** BEGIN **

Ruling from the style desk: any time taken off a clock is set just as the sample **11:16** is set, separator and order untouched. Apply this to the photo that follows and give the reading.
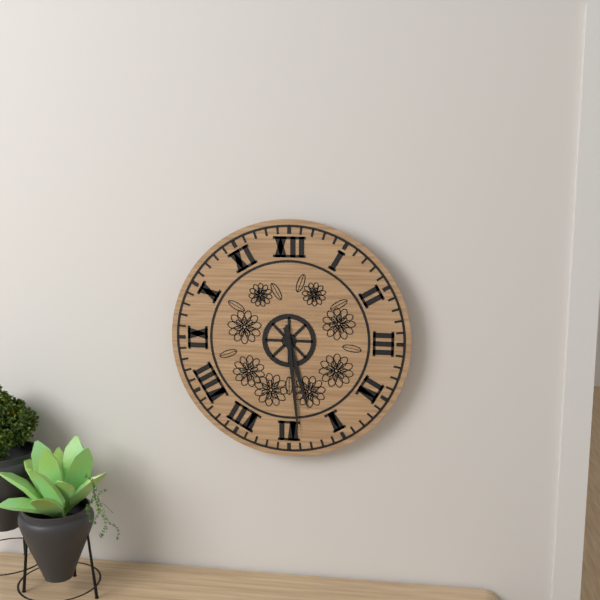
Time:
**5:29**
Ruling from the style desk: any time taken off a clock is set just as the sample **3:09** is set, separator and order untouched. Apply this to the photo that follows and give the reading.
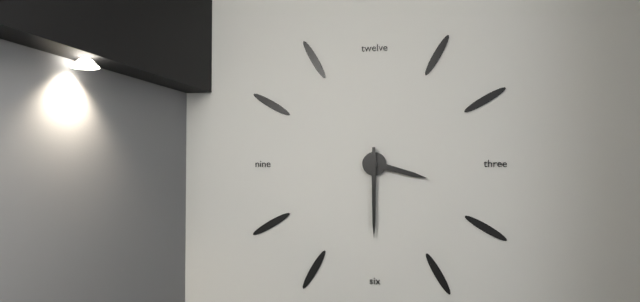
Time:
**3:30**
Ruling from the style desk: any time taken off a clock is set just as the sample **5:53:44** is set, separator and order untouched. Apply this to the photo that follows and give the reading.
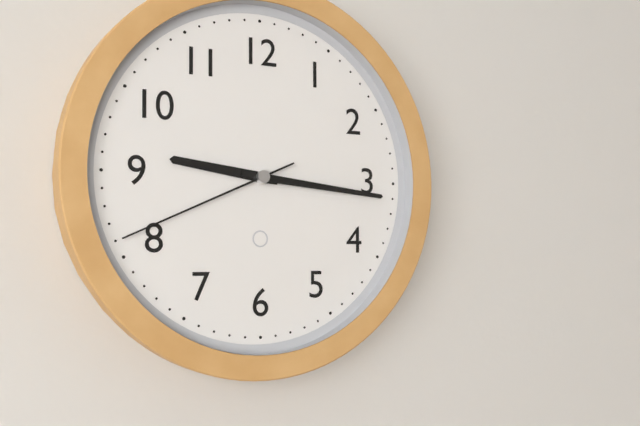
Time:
**9:16:41**
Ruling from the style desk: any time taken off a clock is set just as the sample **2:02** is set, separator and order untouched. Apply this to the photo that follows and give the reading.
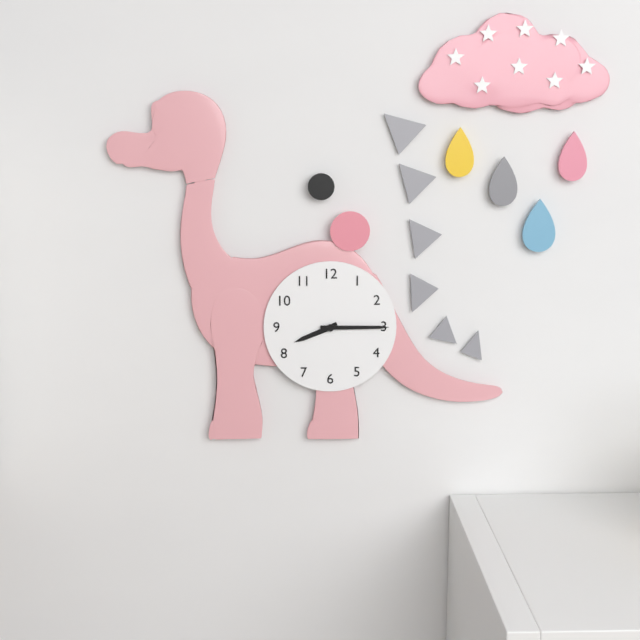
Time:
**8:15**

** END **

*GOAL OF THE EXERCISE*.
Return verbatim the stretch of the data from the line containing "the sample **3:09**" through the end of the data, both ends included, and omit the pictures.

*TASK RESULT*.
Ruling from the style desk: any time taken off a clock is set just as the sample **3:09** is set, separator and order untouched. Apply this to the photo that follows and give the reading.
Time:
**3:30**
Ruling from the style desk: any time taken off a clock is set just as the sample **5:53:44** is set, separator and order untouched. Apply this to the photo that follows and give the reading.
Time:
**9:16:41**
Ruling from the style desk: any time taken off a clock is set just as the sample **2:02** is set, separator and order untouched. Apply this to the photo that follows and give the reading.
Time:
**8:15**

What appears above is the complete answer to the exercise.